Consumer Configuration
Update the consumer configuration file source-kafka.config
, which tells MirrorMaker the properties of the source Kafka cluster.
source-kafka.config
bootstrap.servers={SOURCE.KAFKA.IP.ADDRESS1}:{SOURCE.KAFKA.PORT1},{SOURCE.KAFKA.IP.ADDRESS2}:{SOURCE.KAFKA.PORT2},etc
group.id=example-mirrormaker-group
exclude.internal.topics=true
client.id=mirror_maker_consumer
Producer Configuration
Now update the producer config file mirror-eventhub.config
, which tells MirrorMaker to send the duplicated (or "mirrored") data to the Event Hubs service. Specifically change bootstrap.servers
and sasl.jaas.config
to point to your Event Hubs Kafka endpoint. The Event Hubs service requires secure (SASL) communication, which is achieved by setting the last three properties in the configuration below.
mirror-eventhub.config
bootstrap.servers=mynamespace.servicebus.windows.net:9093
client.id=mirror_maker_producer
#Required for Event Hubs
sasl.mechanism=PLAIN
security.protocol=SASL_SSL
sasl.jaas.config=org.apache.kafka.common.security.plain.PlainLoginModule required username="$ConnectionString" password="Endpoint=sb://mynamespace.servicebus.windows.net/;SharedAccessKeyName=XXXXXX;SharedAccessKey=XXXXXX";
Run MirrorMaker
Run the Kafka MirrorMaker script from the root Kafka directory using the newly updated configuration files. Make sure to update the path of the config files (or copy them to the root Kafka directory) in the following command.

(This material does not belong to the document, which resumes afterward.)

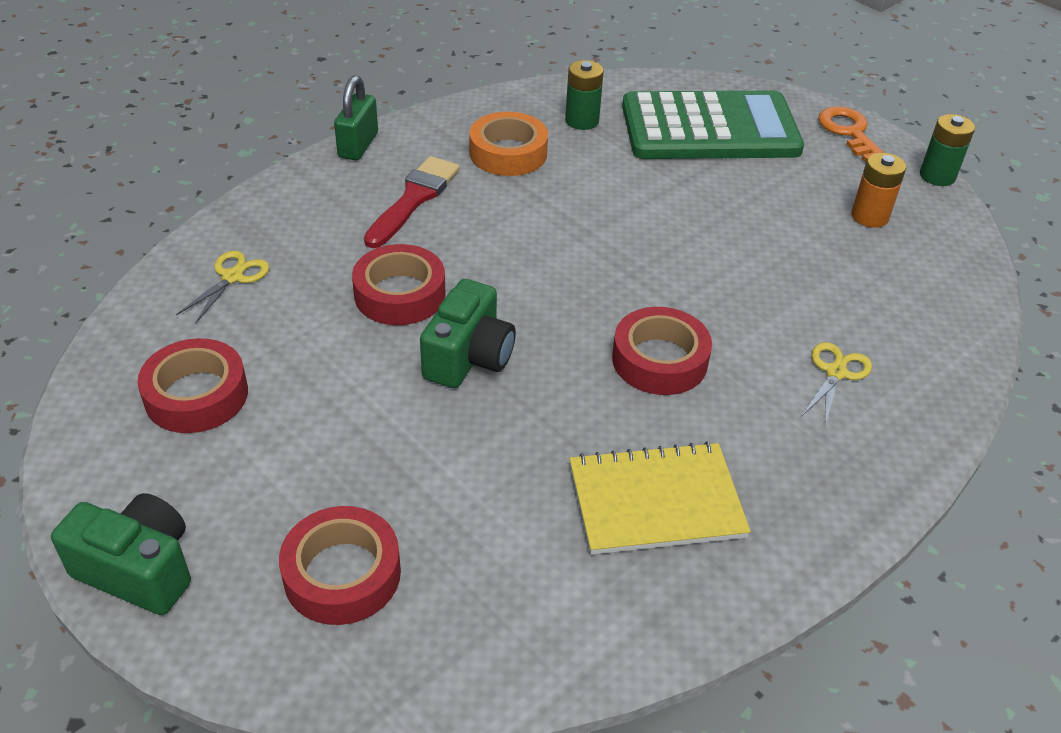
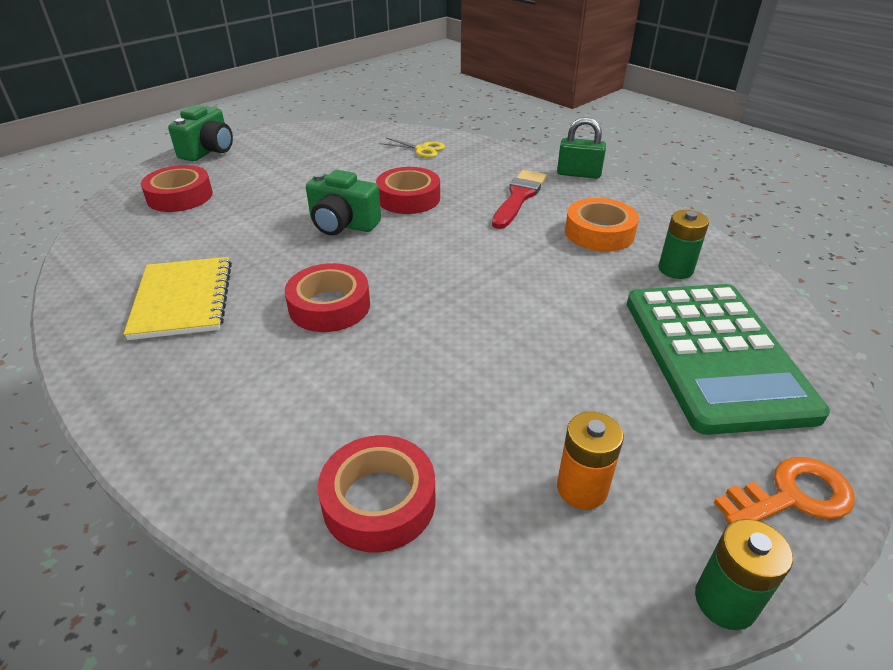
camera: 90 degrees right, 5 degrees down
red tape [138,338,248,433] -> red tape moved to [318,435,435,552]
red brush [364,156,460,248] -> red brush turned 90 degrees counterclockwise [492,170,547,229]
yellow scissors [801,342,872,426] -> none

bin/kafka-mirror-maker.sh --consumer.config source-kafka.config --num.streams 1 --producer.config mirror-eventhub.config --whitelist=".*"
To verify that events are making it to the Kafka-enabled Event Hub, check out the ingress statistics in the Azure portal, or run a consumer against the Event Hub.
Now that MirrorMaker is running, any events sent to the source Kafka cluster should be received by both the Kafka cluster and the mirrored Kafka-enabled Event Hub service. By using MirrorMaker and an Event Hubs Kafka endpoint, we can migrate an existing Kafka pipeline to the managed Azure Event Hubs service without changing the existing cluster or interrupting any ongoing data flow!